* ABOUT THIS EXERCISE *
What is needed is an exact copy of all the data.

* RECORDED DATA *
▶
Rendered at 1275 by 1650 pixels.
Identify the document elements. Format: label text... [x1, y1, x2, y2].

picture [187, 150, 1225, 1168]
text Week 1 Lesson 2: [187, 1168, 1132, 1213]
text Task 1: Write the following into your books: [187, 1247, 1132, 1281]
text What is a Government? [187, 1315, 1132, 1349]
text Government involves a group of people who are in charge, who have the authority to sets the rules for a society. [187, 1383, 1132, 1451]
◀
* OUTPUT OF THE EXERCISE *
Rendered at 1275 by 1650 pixels.
Identify the document elements. Format: label text... [x1, y1, x2, y2].

picture [187, 150, 1225, 1168]
text Week 1 Lesson 2: [187, 1168, 1132, 1213]
text Task 1: Write the following into your books: [187, 1247, 1132, 1281]
text What is a Government? [187, 1315, 1132, 1349]
text Government involves a group of people who are in charge, who have the authority to sets the rules for a society. [187, 1383, 1132, 1451]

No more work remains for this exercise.